My name is Celine and my question is: How great is the risk if I don't get treatment for my SMA syndrome after 2 years? I had a CT scan on april 08 that showed a possible SMA syndrome but by not having insurance I just deal with the pain right now hoping to have coverage soon.
Below is info found on this condition....not being doctors and being a support forum I must advise u to see a dr even at a clinic and get on treatments ...u should be on a special diet...and not knowing about this condition myself....can only suggest u try the expert forum.....but do not self medicate when u have a serious condition.
I pray u r able to get some help.
Superior mesenteric artery syndrome
SMA syndrome was first described in 1842 by Carl Freiherr von Rokitansky.
Superior mesenteric artery (SMA) syndrome is a very rare, life-threatening gastrointestinal disorder characterized by a compression of the third portion of the duodenum by the abdominal aorta (AA) and the overlying superior mesenteric artery. The syndrome is typically caused by an angle of 6°-25° between the AA and the SMA, in comparison to the normal range of 38°-56°, due to a lack of retroperitoneal fat. In addition, the aortomesenteric distance is 2-8 milimeters, as opposed to the typical 10-20. 
SMA syndrome was first described in 1842 by Carl Freiherr von Rokitansky in patients at autopsy. Only 0.013 - 0.3% of upper-gastrointestinal-tract barium studies support a diagnosis, making it one of the rarest gastrointestinal disorders known to medical science. With only about 400 cases reported in English-language medical literature since the 1800s, recognition of SMA syndrome as a distinct clinical entity is controversial, with some in the medical community doubting its existence entirely. It is estimated that 1 of every 3 patients die of the condition 
Wilkie published the first comprehensive series of 75 patients in 1927, after which the eponym "Wilkie's syndrome" emerged. It is also known as cast syndrome, mesenteric root syndrome, chronic duodenal ileus and intermittent arterio-mesenteric occlusion. It is distinct from Nutcracker syndrome, which is the entrapment of the left renal vein between the AA and the SM
In mild or acute cases, conservative treatment should be attempted first, involving the reversal or removal of the precipitating factor with proper nutrition and replacement of fluid and electrolytes, either by surgically-inserted jejunal feeding tube, nasogastric intubation, or peripherally inserted central catheter (PICC line) administering total parenteral nutrition (TPN). Symptoms typically improve after restoration of weight, except when reversed peristalsis persists or if regained fat refuses to accumulate within the mesenteric angle.
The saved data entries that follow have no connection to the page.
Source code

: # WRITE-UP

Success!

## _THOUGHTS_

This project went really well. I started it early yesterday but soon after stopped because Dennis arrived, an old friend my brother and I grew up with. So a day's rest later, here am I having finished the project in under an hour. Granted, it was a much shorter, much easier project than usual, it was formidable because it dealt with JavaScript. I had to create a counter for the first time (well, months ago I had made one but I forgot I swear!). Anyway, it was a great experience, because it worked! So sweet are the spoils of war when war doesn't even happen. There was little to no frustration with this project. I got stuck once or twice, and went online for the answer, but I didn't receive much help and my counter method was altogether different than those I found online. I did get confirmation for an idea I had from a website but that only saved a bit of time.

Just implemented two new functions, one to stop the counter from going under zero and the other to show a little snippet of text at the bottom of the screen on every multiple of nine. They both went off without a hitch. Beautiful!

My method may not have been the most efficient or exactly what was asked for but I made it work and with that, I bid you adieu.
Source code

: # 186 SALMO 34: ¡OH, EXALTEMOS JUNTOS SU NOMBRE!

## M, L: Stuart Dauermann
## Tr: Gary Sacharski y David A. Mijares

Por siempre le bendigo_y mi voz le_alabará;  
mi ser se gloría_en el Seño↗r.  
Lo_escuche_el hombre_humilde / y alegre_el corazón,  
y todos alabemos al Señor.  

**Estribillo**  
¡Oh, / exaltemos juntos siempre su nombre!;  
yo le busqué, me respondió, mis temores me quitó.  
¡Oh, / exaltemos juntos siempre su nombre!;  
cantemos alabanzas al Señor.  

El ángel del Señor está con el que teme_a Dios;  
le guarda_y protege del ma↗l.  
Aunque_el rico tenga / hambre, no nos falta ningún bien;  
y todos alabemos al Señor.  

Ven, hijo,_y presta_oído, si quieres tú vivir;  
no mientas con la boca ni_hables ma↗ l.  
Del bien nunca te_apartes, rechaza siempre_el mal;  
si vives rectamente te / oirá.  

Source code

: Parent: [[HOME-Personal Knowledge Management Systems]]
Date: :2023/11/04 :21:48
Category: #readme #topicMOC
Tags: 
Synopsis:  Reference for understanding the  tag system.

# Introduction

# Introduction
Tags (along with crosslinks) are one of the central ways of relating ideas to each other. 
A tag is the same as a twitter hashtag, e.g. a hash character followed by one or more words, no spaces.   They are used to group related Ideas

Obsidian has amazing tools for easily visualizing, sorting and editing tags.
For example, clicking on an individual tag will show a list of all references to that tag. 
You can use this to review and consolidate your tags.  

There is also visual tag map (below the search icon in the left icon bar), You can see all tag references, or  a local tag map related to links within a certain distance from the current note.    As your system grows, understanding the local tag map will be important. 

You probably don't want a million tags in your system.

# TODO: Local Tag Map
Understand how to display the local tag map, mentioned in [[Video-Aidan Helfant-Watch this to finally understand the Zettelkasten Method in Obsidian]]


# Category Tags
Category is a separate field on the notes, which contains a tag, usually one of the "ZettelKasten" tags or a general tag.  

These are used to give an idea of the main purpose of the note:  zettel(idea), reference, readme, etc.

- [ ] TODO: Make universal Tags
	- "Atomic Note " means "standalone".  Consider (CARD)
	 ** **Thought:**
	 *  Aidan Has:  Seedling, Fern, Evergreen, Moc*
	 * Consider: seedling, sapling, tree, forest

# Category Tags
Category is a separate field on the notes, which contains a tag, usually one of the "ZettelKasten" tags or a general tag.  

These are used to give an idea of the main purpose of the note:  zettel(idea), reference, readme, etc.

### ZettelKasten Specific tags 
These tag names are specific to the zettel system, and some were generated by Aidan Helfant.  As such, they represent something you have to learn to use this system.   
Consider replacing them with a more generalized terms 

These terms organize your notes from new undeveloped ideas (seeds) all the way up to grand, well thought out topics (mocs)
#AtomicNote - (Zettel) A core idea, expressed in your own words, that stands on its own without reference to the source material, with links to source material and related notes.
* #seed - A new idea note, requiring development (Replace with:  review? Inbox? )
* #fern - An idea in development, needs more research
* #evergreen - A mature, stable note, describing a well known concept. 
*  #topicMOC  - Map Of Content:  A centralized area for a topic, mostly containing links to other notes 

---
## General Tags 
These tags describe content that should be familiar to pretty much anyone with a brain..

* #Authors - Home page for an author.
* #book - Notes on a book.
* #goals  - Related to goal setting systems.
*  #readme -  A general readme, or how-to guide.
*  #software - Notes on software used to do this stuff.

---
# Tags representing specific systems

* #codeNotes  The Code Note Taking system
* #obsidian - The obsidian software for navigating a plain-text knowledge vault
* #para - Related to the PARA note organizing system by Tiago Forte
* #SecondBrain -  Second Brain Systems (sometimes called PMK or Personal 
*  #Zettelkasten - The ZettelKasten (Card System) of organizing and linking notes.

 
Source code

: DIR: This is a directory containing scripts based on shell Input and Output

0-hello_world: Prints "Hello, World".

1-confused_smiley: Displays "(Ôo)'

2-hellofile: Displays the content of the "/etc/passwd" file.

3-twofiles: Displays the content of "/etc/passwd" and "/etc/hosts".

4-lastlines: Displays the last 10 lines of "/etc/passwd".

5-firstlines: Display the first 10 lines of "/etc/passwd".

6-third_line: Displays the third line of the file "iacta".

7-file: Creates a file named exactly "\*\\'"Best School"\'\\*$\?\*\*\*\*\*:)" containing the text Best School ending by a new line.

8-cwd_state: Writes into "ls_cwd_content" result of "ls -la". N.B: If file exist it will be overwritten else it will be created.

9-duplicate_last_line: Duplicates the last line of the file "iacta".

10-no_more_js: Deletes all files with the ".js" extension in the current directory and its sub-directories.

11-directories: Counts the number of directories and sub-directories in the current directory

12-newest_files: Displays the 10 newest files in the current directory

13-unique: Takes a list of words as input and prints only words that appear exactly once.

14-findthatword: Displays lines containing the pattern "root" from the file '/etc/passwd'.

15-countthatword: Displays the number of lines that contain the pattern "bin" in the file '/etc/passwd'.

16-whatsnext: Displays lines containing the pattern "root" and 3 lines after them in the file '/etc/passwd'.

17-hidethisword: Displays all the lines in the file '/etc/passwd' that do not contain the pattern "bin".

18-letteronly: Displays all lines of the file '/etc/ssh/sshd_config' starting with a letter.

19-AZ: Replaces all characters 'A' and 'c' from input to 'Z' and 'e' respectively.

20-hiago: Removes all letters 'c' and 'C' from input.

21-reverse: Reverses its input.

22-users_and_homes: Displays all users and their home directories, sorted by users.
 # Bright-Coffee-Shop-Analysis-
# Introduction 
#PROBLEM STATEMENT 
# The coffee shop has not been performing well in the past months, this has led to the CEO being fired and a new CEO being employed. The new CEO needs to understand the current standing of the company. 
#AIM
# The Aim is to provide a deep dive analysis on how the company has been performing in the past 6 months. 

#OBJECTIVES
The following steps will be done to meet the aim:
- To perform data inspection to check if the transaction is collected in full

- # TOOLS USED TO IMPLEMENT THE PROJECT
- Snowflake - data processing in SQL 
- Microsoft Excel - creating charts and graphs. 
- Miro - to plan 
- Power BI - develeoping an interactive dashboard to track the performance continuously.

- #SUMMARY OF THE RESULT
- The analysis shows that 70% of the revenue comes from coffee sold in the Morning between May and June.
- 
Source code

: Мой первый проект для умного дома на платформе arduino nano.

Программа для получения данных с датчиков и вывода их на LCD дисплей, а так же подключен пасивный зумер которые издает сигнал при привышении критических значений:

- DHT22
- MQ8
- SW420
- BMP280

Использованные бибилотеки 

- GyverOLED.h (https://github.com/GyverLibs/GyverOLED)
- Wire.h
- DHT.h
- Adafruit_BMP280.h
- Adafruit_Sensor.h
If conservative treatment fails, or if the case is severe or chronic, surgical intervention is required. The most common operation for SMA syndrome, duodenojejunostomy, was first proposed in 1907 by Bloodgood. This invasive, open surgery involves the creation of an alternate route between the duodenum and the jejunum, bypassing the compression caused by the AA and the SMA. Less common surgical treatments for SMA syndrome include laparoscopic, Roux-en-Y, or robotically-assisted duodenojejunostomy; gastrojejunostomy; anterior transposition of the third portion of the duodenum; intestinal derotation; and division of the ligament of Treitz. Lysis of the duodenal suspensory muscle has the advantage that it does not involve the creation of an intestinal anastomosis. The world's first robotically-assisted intestinal bypass for SMA syndrome was performed on July 30, 2008 at the London Health Sciences Centre in Ontario, Canada. In contrast to traditional open duodenojejunostomy which involves a 15-centimeter scar on the upper belly, inelastic internal staples, a one-week hospital stay and significant postoperative pain, the Da Vinci robot's range of motion allows for the use of stitches in place of staples, minimizes scarring to only five one-centimeter incisions and reduces both hospital recovery time and narcotic use by more than 50%.
The possible persistance of symptoms even after surgical bypass can be traced to the remaining prominance of reversed peristalsis in contrast to direct peristalsis, even after the precipitating factor (the duodenal compression) has been bypassed or relieved. Reversed peristalsis has been shown to respond to an open surgery invented in China called duodenal circular drainage.